Good Will Hunting (8.3/10)
Damon and costar Ben Affleck won an Oscar for Best Original Screenplay following the success of Good Will Hunting. How do you like them apples?
Directed by Gus Van Sant, the movie follows the genius mind of abused orphan Will Hunting (Damon), who’s life as a janitor alters when he secretly solves an impossible math equation at MIT. As Will works out his emotional issues with likeminded psychologist Sean (Robin Williams), he learns how to deal with the one subject he hasn’t mastered on his own: true love!
The Departed (8.5/10)
In his first collaboration with cinematic master Martin Scorsese, Damon leads an all-star ensemble in the Oscar-winning crime saga. Timing is everything!
Damon plays Colin Sullivan in the film, a conniving white-collar criminal who is assigned the dangerous task of infiltrating the NYC police department. As Sullivan works to gets closer to the law, he informs key intel back to mob boss Frank Costello (Jack Nicholson). Meanwhile, dogged undercover cop Billy Costigan (Leo DiCaprio) works the other side of the law by posing as a corrupt mobster.
Interstellar (8.6/10)
Christopher Nolan’s star-studded trip to the cosmos features Damon as Mann, one of three astronauts who volunteers to travel through a wormhole to study a new planet. What could go wrong?!
The favorable data that Mann and company retrieves leads to Professor Brand (Michael Caine) launching a radical mission. The plan is to transport 5,000 frozen human embryos through the wormhole and inhabit the new planet. Of course, unforeseen problems arise and threaten the mission, namely Mann’s mendacity. The visually dazzling movie currently ranks #31 on IMDb’s Top 250.

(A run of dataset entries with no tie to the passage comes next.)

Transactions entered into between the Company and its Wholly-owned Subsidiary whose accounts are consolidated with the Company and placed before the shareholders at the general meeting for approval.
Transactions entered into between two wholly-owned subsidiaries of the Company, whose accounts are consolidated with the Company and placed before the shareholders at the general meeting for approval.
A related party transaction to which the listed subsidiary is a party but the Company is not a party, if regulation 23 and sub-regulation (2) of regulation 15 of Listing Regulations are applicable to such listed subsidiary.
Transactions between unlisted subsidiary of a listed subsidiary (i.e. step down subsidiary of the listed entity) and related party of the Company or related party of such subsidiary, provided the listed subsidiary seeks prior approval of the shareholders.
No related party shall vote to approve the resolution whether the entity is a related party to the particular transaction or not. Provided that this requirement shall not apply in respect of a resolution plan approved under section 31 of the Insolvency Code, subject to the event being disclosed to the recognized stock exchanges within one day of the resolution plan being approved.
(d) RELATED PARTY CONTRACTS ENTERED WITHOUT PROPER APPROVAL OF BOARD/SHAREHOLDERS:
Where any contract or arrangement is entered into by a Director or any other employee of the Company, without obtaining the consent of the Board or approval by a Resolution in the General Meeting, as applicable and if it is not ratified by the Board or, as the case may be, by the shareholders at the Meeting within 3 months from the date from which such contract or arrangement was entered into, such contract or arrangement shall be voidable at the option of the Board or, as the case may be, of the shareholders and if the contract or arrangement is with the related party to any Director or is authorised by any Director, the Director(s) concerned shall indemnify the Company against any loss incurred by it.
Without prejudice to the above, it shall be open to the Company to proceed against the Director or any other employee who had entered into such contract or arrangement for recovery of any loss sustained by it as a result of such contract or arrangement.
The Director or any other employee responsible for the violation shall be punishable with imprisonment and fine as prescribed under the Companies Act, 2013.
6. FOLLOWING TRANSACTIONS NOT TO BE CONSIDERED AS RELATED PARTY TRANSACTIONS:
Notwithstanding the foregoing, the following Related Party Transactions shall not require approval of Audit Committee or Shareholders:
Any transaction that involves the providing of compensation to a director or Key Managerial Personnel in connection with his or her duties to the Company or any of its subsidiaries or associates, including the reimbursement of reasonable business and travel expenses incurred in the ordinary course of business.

Saving Private Ryan (8.6/10)
Before coming into his own as a leading man, Damon won the coveted title role in Steven Spielberg’s Oscar-winning WWII drama Saving Private Ryan.

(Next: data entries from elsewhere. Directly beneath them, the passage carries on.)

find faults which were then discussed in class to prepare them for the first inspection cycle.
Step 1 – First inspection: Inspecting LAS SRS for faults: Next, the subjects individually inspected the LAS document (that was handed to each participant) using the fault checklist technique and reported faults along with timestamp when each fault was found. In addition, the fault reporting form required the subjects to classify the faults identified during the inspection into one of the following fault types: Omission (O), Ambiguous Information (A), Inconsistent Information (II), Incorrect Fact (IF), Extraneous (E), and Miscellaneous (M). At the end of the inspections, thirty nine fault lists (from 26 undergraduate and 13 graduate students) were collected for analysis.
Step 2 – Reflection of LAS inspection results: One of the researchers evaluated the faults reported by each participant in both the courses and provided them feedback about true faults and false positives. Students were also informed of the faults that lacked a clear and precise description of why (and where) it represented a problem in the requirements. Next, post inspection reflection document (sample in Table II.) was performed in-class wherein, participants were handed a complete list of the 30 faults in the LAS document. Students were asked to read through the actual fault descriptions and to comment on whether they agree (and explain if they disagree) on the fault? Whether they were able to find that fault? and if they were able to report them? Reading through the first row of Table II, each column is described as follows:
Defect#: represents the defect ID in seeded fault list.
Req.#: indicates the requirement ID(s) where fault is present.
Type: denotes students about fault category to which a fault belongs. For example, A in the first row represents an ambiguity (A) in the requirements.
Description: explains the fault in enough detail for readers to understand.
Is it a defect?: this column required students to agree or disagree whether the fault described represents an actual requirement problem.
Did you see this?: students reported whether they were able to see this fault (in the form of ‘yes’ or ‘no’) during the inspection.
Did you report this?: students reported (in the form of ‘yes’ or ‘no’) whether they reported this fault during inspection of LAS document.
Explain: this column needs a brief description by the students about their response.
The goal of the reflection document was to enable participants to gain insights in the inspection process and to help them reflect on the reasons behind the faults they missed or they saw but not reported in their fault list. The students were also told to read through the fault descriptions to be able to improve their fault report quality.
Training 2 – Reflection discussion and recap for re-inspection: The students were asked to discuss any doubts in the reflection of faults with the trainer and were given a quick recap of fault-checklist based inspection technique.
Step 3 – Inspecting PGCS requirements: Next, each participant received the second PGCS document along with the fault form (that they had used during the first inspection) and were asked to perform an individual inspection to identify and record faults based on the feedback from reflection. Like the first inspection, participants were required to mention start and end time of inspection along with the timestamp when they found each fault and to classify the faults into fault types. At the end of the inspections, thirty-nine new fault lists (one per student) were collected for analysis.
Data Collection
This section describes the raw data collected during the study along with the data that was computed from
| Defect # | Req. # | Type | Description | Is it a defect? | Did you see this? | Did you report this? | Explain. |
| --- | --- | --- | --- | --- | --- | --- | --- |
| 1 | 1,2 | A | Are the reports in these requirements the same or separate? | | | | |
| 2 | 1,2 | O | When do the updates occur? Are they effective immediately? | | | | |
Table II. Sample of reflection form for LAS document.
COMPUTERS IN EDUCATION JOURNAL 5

A ragtag squad of U.S. soldiers is given a mission to go behind enemy lines in Germany to find Private Ryan and deliver him home safely. Damon doesn’t appear until late in the film when his character learns the devastating news that all of his brothers have died in combat. Proudly, bravely, Ryan demands to stay in help fulfill his mission of guarding a bridge.